Elle croit que je ne la vois pas, parce qu'elle me regarde par en dessous.
Elle n'a pas le courage de planter ses yeux fermement dans les miens.
Faut qu'elle se cache derrière son carnet, qu'elle me dévore du nez, des yeux, de la bouche. En douce.
Elle écrit.
Elle glisse ses sales petites pattes de mouche, sur la bouse qui lui sert cahier.
J'ai pas besoin de lire, pas besoin de déchiffrer son écriture torturée pour savoir.
Qu'elle écrit de la merde... que ma vie sur sa feuille est une merde.
Elle nous la joue "j'absorbe les gens de la vraie vie, les cassés, de traviole..."
Après, la tête penchée comme une écolière sur son livret, les doigts crispés sur son stylo plume, elle recrache tout ça, vite fait, bien fait, sur la page blanche.
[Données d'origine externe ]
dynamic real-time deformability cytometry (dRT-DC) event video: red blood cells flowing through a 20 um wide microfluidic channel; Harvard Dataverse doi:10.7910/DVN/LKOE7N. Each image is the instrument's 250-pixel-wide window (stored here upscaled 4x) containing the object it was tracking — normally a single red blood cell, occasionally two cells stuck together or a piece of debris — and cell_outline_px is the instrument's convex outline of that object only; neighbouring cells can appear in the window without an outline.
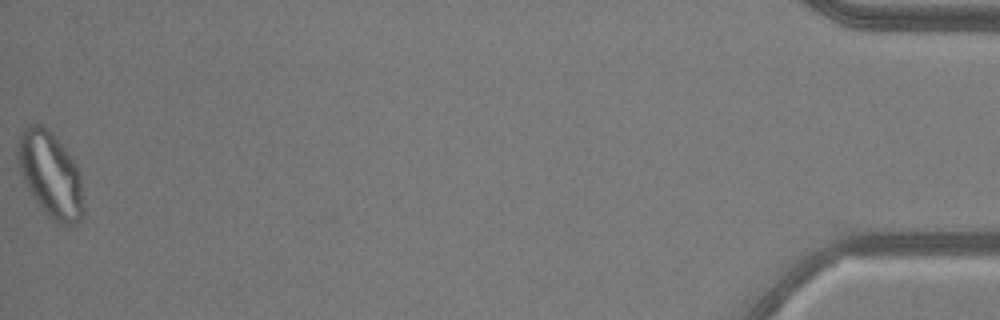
{"species": "common noctule bat (a hibernating species)", "species_latin": "Nyctalus noctula", "temperature_condition": "warm", "stored_images_in_passage": 54, "camera_frame_rate_fps": 3000, "um_per_image_px": 0.085, "animal": {"sex": "male", "body_mass_g": 20.5, "forearm_length_mm": 52.5}, "frame": {"image": 1, "passage_image": 54, "time_ms": 17.667, "image_size_px": [1000, 320], "cell_outline_px": [[84, 212], [80, 220], [72, 224], [60, 224], [48, 216], [36, 200], [28, 188], [20, 172], [20, 132], [28, 124], [40, 124], [48, 128], [76, 164], [80, 172], [84, 208]], "centroid_in_image_um": [4.33, 14.86], "position_along_channel_um": 430.9, "area_um2": 31.91}, "authors_computed_cell_mechanics": {"area_um2": 27.6284, "velocity_mm_per_s": 3.7363, "shape_relaxation_time_tau1_ms": null, "shape_relaxation_time_tau2_ms": 1.4402, "deformation_change_tau1": null, "deformation_change_tau2": 0.0839}}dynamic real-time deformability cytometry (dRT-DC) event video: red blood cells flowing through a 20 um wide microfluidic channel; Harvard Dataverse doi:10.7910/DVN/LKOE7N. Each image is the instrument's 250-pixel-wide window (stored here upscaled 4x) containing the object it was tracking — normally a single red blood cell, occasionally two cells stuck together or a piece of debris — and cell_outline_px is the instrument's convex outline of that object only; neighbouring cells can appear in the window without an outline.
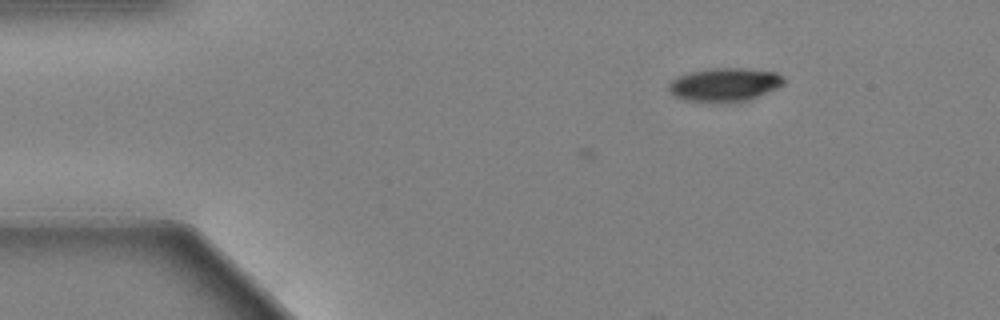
{"species": "Egyptian fruit bat (a non-hibernating species)", "species_latin": "Rousettus aegyptiacus", "temperature_condition": "warm", "stored_images_in_passage": 10, "camera_frame_rate_fps": 3000, "um_per_image_px": 0.085, "animal": {"sex": "female"}, "frame": {"image": 1, "passage_image": 10, "time_ms": 3.0, "image_size_px": [1000, 320], "cell_outline_px": [[784, 84], [752, 100], [736, 104], [712, 104], [684, 100], [672, 96], [668, 92], [668, 84], [676, 76], [688, 72], [716, 68], [744, 68], [776, 72], [784, 76]], "centroid_in_image_um": [61.56, 7.25], "position_along_channel_um": 23.4, "area_um2": 23.52}}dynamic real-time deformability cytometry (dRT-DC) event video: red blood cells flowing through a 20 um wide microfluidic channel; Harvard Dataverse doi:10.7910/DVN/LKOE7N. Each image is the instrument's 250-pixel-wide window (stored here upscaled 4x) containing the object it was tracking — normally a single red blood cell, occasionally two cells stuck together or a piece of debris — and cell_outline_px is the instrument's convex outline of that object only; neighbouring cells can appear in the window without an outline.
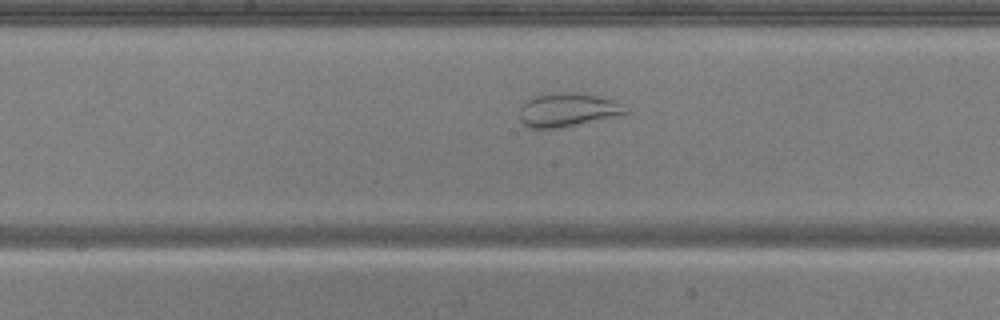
{"species": "common noctule bat (a hibernating species)", "species_latin": "Nyctalus noctula", "temperature_condition": "warm", "stored_images_in_passage": 47, "camera_frame_rate_fps": 3000, "um_per_image_px": 0.085, "animal": {"sex": "male", "body_mass_g": 20.5, "forearm_length_mm": 52.5}, "frame": {"image": 1, "passage_image": 22, "time_ms": 7.0, "image_size_px": [1000, 320], "cell_outline_px": [[628, 112], [616, 116], [556, 128], [532, 128], [524, 124], [520, 120], [520, 108], [524, 100], [536, 96], [564, 92], [568, 92], [596, 96], [612, 100], [620, 104]], "centroid_in_image_um": [48.17, 9.34], "position_along_channel_um": 200.0, "area_um2": 20.11}}
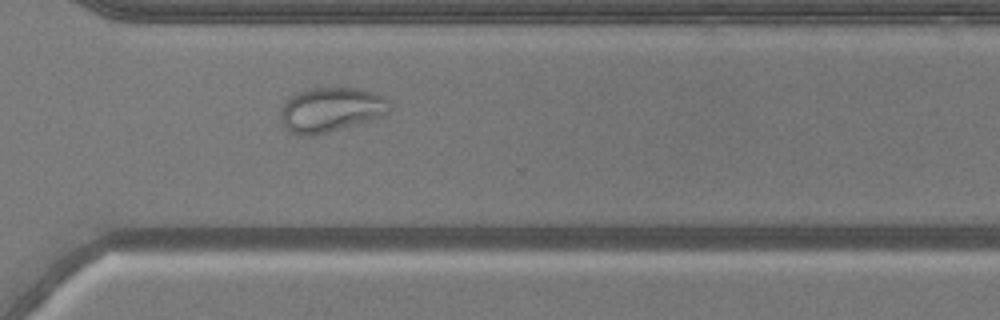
{"frame": {"image": 2, "passage_image": 33, "time_ms": 10.667, "image_size_px": [1000, 320], "cell_outline_px": [[392, 108], [388, 112], [380, 116], [368, 120], [328, 132], [312, 136], [300, 136], [288, 132], [280, 116], [280, 112], [284, 104], [296, 92], [304, 88], [360, 88], [376, 92], [384, 96], [392, 104]], "centroid_in_image_um": [28.13, 9.31], "position_along_channel_um": 342.5, "area_um2": 28.44}}
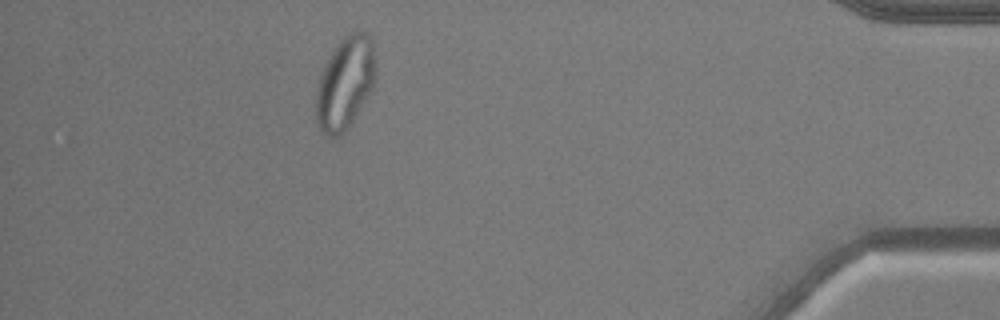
{"frame": {"image": 3, "passage_image": 42, "time_ms": 13.667, "image_size_px": [1000, 320], "cell_outline_px": [[376, 80], [372, 88], [352, 120], [344, 132], [336, 136], [328, 136], [320, 128], [316, 120], [316, 92], [320, 76], [332, 52], [340, 40], [348, 32], [364, 32], [372, 40], [376, 72]], "centroid_in_image_um": [29.34, 7.04], "position_along_channel_um": 405.9, "area_um2": 31.44}}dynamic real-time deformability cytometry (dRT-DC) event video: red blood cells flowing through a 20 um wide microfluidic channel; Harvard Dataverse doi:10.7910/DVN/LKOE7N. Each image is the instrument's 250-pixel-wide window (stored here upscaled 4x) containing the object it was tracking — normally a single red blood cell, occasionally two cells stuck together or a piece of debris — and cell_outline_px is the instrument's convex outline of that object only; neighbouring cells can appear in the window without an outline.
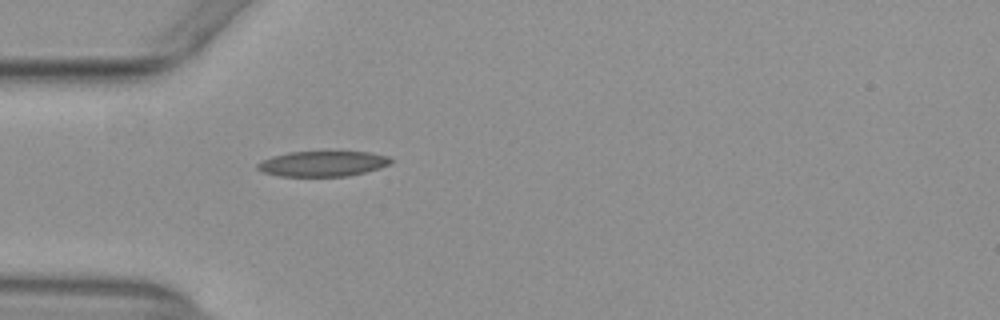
{"species": "common noctule bat (a hibernating species)", "species_latin": "Nyctalus noctula", "temperature_condition": "warm", "stored_images_in_passage": 43, "camera_frame_rate_fps": 3000, "um_per_image_px": 0.085, "animal": {"sex": "female", "body_mass_g": 29.2, "forearm_length_mm": 56.3}, "frame": {"image": 1, "passage_image": 6, "time_ms": 1.667, "image_size_px": [1000, 320], "cell_outline_px": [[392, 164], [380, 168], [348, 176], [280, 176], [264, 172], [256, 168], [256, 164], [272, 156], [288, 152], [332, 148], [372, 152], [388, 156], [392, 160]], "centroid_in_image_um": [27.5, 13.85], "position_along_channel_um": 57.5, "area_um2": 20.87}}
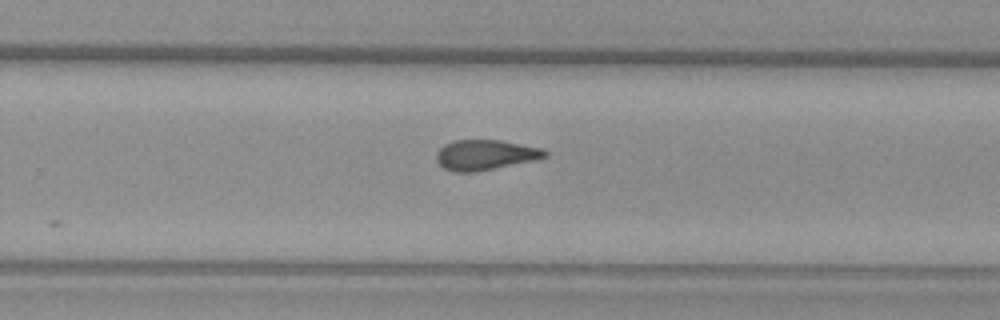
{"frame": {"image": 2, "passage_image": 24, "time_ms": 7.667, "image_size_px": [1000, 320], "cell_outline_px": [[548, 156], [532, 160], [476, 172], [452, 172], [444, 168], [436, 160], [436, 152], [444, 144], [452, 140], [500, 140], [540, 148], [548, 152]], "centroid_in_image_um": [41.19, 13.16], "position_along_channel_um": 288.6, "area_um2": 18.96}}
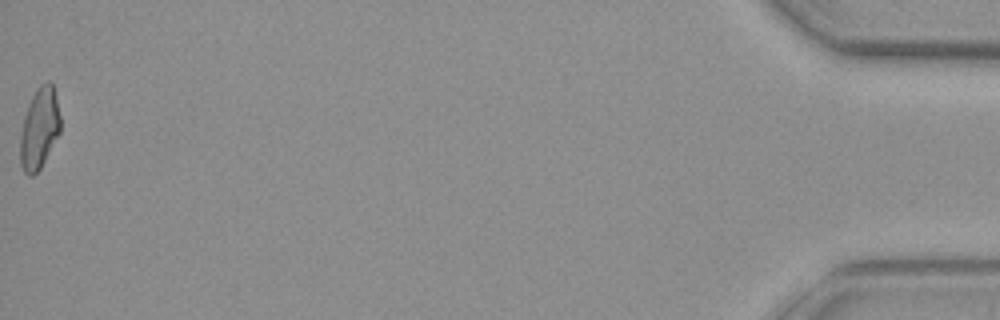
{"frame": {"image": 3, "passage_image": 43, "time_ms": 14.0, "image_size_px": [1000, 320], "cell_outline_px": [[60, 132], [40, 168], [32, 176], [28, 176], [24, 172], [20, 164], [20, 136], [24, 116], [28, 104], [32, 96], [40, 84], [48, 80], [52, 84], [60, 116]], "centroid_in_image_um": [3.33, 10.93], "position_along_channel_um": 431.9, "area_um2": 18.79}, "authors_computed_cell_mechanics": {"area_um2": 19.2474, "velocity_mm_per_s": 3.9255, "shape_relaxation_time_tau1_ms": 7.9348, "shape_relaxation_time_tau2_ms": 2.641, "deformation_change_tau1": 0.2095, "deformation_change_tau2": 0.1112}}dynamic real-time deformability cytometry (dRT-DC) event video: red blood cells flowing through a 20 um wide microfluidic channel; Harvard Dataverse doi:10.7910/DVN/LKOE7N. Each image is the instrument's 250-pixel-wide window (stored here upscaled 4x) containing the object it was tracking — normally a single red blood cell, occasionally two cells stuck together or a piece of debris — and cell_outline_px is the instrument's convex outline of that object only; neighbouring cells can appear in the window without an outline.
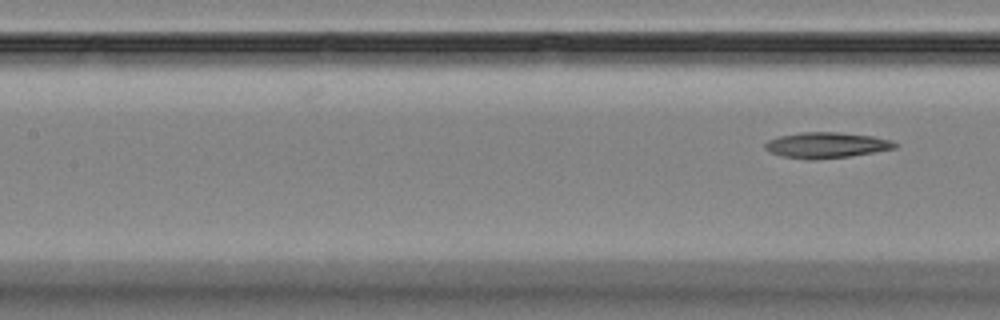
{"species": "Egyptian fruit bat (a non-hibernating species)", "species_latin": "Rousettus aegyptiacus", "temperature_condition": "room temperature", "stored_images_in_passage": 8, "camera_frame_rate_fps": 3000, "um_per_image_px": 0.085, "animal": {"sex": "female"}, "frame": {"image": 1, "passage_image": 8, "time_ms": 8.333, "image_size_px": [1000, 320], "cell_outline_px": [[900, 144], [896, 148], [852, 156], [816, 160], [808, 160], [780, 156], [764, 148], [764, 144], [768, 140], [780, 136], [804, 132], [840, 132], [872, 136], [892, 140]], "centroid_in_image_um": [70.27, 12.35], "position_along_channel_um": 137.1, "area_um2": 19.65}}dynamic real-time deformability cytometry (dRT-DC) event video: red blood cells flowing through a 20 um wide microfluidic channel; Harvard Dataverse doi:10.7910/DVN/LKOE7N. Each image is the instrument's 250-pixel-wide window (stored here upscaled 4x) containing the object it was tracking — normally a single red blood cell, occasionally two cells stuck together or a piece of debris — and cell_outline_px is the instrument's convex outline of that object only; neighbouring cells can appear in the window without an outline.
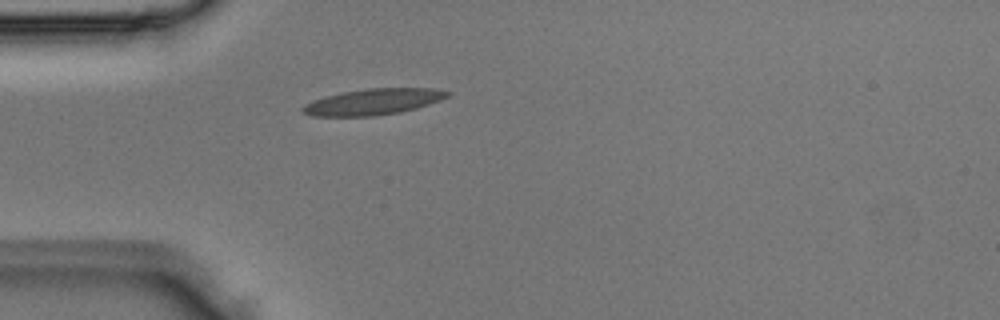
{"species": "Egyptian fruit bat (a non-hibernating species)", "species_latin": "Rousettus aegyptiacus", "temperature_condition": "room temperature", "stored_images_in_passage": 1, "camera_frame_rate_fps": 3000, "um_per_image_px": 0.085, "animal": {"sex": "male"}, "frame": {"image": 1, "passage_image": 1, "time_ms": 0.0, "image_size_px": [1000, 320], "cell_outline_px": [[452, 92], [448, 96], [440, 100], [416, 108], [400, 112], [372, 116], [312, 116], [300, 112], [300, 108], [304, 104], [312, 100], [324, 96], [344, 92], [368, 88], [436, 88]], "centroid_in_image_um": [31.68, 8.65], "position_along_channel_um": 53.3, "area_um2": 22.08}}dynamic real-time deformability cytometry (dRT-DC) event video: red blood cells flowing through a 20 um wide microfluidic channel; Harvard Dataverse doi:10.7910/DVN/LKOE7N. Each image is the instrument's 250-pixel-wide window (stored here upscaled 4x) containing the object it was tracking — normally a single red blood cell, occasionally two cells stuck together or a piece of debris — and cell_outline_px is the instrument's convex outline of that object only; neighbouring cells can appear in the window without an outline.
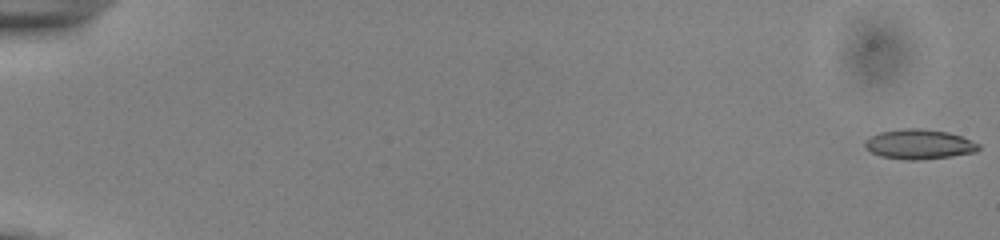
{"species": "common noctule bat (a hibernating species)", "species_latin": "Nyctalus noctula", "temperature_condition": "cold", "stored_images_in_passage": 55, "camera_frame_rate_fps": 3000, "um_per_image_px": 0.085, "animal": {"sex": "male", "body_mass_g": 13.0, "forearm_length_mm": 53.1}, "frame": {"image": 1, "passage_image": 1, "time_ms": 0.0, "image_size_px": [1000, 240], "cell_outline_px": [[980, 148], [976, 152], [952, 156], [920, 160], [908, 160], [880, 156], [864, 148], [864, 144], [872, 136], [880, 132], [900, 128], [916, 128], [948, 132], [960, 136], [980, 144]], "centroid_in_image_um": [78.13, 12.27], "position_along_channel_um": 6.9, "area_um2": 19.65}}
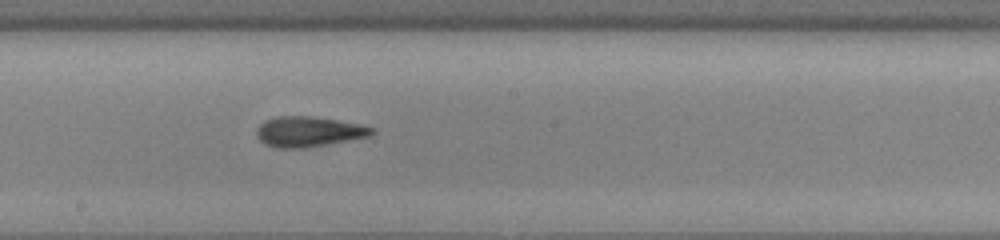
{"frame": {"image": 2, "passage_image": 32, "time_ms": 10.333, "image_size_px": [1000, 240], "cell_outline_px": [[376, 132], [372, 136], [304, 148], [276, 148], [264, 144], [256, 136], [256, 128], [264, 120], [276, 116], [312, 116], [360, 124], [376, 128]], "centroid_in_image_um": [26.23, 11.19], "position_along_channel_um": 222.0, "area_um2": 20.58}}
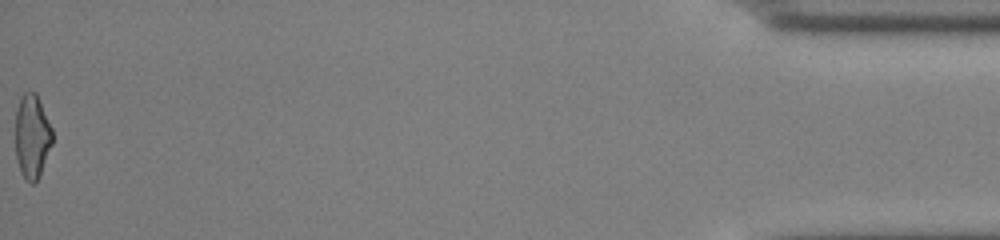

Je sais pas pourquoi je pense ça, ou plutôt si... Je pense ça, à cause des coups d'oeil obliques. Sur moi et deux autres estropiés assis à attendre... Je pense ça, parce que j'ai bien vu la courbe de son envie, et sa crainte furtive dans la façon ostensible de dresser son carnet.
Elle écrit, elle rature, elle coupe, elle tranche. Je suis en morceaux sous ses doigts tâchés d'encre.
Je ne veux pas qu'elle m'écrive, qu'elle m'avale. J'ai pas envie qu'elle me fourre dans l'enveloppe, ses métaphores et ses effets de style. Pas envie qu'elle colle sur ma peau, ses schémas, sa littérature, sa prose, ses poses. Je ne veux pas servir en filigrane ses névroses.
Quand elle va rentrer chez elle, s'installer à table, boire un thé peut-être, allumer son ordinateur, elle va penser à moi. Ou plutôt non, elle va penser à elle qui me regarde, ou non à elle qui regarde à travers moi. Elle va rentrer chez elle, se servir de mes bosses, de ma silhouette, de mes cicatrices, pour me fondre totalement dans une autre.
Elle croit que je ne la vois pas, mais on ne voit plus qu'elle.
Son cahier, son stylo, ses yeux torves, son crâne hydrocéphale légèrement penché.